I spent most of my school breaks as a child visiting with my godmother in her maternity clinic.  Playing around in the hospital space with the other children formed much of what my childhood was about: mothers and babies.  Predictably, I was well-schooled on the female body before high school biology classes.  I mostly remember it as a happy childhood; I had many friends, and the tragedies of adulthood hadn't yet tarnished my innocence, but when it did, it left an indelible stain behind.


A healthy new mother was found sprawled on her bedroom floor, a few weeks after she was discharged, with her baby. There was an empty bottle of Valium beside her and her hungry baby had cried himself to sleep in his cot.  She had been dead for hours.  It was a very sad day at the clinic, and even today, I still shudder at the memory.

In a culture where suicide is taboo and motherhood is seen as the crown of every woman's life, her death was the knottiest oxymoron ever.  The husband complained about her increasingly blue moods, crying bouts, and guilt over everything.  This was my first encounter with Post Partum Depression (PPD).

To talk about PPD is to understand first that women in Africa are oftentimes judged by their fertility, where motherhood is 'her' achievement: the purpose for which she was born, why she is even human.  Little thought is given to the post-partum health of the mother, aside from the fact that if she could survive childbirth, then there is nothing to worry about – and that her priority is to now nurse her physical body to anticipate another pregnancy.  The physical health of the mother is well catered for, but nobody says anything about her mental health because this kind of health is less understood.  A mother who has had a baby is ‘supposed’ to be happy, to show off her achievement, and to be ultimately content with her elevated status. It is either madness or wizardry not to be.

But PPD is not madness, psychosis, or wizardry.  People get depressed all the time, but it is the timing of PPD that makes it different.  It is the mental response of the body to a physically and psychologically exhausting process.  The symptoms are not any different from general depression like insomnia, mood swings, lethargy, irritability, and suicidal thoughts, though in new mothers, who are grappling with hormonal changes, physical repercussions of pregnancy and childbirth, oftentimes disrupted sleep schedules, and anxieties around ability to parent effectively, PPD is almost a perfect storm of compounding factors.

PPD is rarely as severe as the story above.  In fact, it is experienced by a significant percentage of women all over the world but in Africa, the statistics may not be so clear, because the illness is rarely reported and admission for a ‘mental mishap’ is often stigmatised.  It can be short-lived with the right mental health support. Many mothers have overcome PPD by themselves, the way one gets over grief at the death of a loved one, but if left untreated, it can become a long-term problem.

Though recovery is entirely possible, not everyone gets there. There are those, like the woman from my godmother's clinic who have no idea why they feel so faulted, worried, guilty and irritated, who believe that there is something wrong with their ability to be a good mother; those who without close support, understanding, and treatment, will only suffer unnecessarily further.  Without understanding of what is happening to them during this time, many who do manage to overcome PPD and go on to have more children in the future may never get over the first guilt.  They are wracked by shame and guilt, questions that have no answer: How could they not have loved their baby? But it is, of course, not love that is missing – it is attachment as a result of mental health.  And it is not a failure of the mother at all.  Love can always grow, but we must give ourselves the best possible chance to create the attachment that fosters it.  This is where mental health care is so vital.

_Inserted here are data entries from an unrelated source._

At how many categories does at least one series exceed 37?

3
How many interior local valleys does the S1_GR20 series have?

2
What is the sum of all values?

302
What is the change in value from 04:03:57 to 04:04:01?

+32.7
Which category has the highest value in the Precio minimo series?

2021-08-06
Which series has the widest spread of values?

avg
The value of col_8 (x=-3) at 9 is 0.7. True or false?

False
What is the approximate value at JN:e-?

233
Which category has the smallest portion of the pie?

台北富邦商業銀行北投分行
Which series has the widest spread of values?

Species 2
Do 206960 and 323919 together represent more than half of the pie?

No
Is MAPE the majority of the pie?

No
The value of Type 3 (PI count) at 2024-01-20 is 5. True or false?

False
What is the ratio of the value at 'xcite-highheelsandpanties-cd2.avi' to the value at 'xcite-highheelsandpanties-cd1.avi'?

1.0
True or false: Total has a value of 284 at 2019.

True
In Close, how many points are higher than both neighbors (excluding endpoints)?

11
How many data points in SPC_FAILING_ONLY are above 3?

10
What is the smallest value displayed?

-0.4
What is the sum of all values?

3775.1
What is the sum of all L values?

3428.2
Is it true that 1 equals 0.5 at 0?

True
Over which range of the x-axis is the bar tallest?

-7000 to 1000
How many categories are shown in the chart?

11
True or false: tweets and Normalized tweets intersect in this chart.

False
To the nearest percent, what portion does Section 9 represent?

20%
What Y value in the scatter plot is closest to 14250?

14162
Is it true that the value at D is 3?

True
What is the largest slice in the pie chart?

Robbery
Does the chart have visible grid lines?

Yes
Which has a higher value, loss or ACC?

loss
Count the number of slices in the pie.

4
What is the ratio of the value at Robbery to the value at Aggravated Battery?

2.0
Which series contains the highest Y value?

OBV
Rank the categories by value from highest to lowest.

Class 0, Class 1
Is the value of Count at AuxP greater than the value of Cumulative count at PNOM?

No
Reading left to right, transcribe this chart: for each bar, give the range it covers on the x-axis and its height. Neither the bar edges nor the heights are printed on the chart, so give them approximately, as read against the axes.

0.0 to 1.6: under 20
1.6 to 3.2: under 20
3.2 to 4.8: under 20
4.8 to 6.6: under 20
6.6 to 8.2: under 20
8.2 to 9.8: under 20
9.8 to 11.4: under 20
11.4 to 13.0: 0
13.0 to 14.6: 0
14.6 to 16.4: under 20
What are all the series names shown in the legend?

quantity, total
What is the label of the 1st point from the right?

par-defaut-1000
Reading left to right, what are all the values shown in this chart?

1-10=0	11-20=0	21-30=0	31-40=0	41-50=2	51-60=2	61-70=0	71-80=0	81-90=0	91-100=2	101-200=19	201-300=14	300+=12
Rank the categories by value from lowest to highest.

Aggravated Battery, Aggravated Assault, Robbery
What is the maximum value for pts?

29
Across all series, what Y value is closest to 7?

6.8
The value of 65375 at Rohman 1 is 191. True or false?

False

Understanding PPD as a health issue, triggered by biological factors – like decrease in neurotransmitter levels – will better prepare mothers to handle their mental health.  It will encourage them to seek for help, rather than suffer or even die in silence.  Understanding the timing of PPD will help healthcare professionals to organise mental health monitoring of women who need extra attention.  Until now, healthcare in Africa has focused mainly on physical care, but knowing neurosis can be as fatal as physical ailments must encourage us all to make provisions for a different kind of health, too: mental health.  When the type of system that factors mental health into other processes is in place, it will be easier for women suffering from depression and even those suffering from other mental health issues to seek for help and treatment.

Ignoring PPD or other forms of mental illnesses, will not make them go away and will in time, manifest as a failure of the health system.  Creating awareness about PPD and taking serious measures to prevent capable but demoralised mothers from suffering in silence will contribute significantly to improving the maternal healthcare delivery – for a better Africa, and a more healthy world.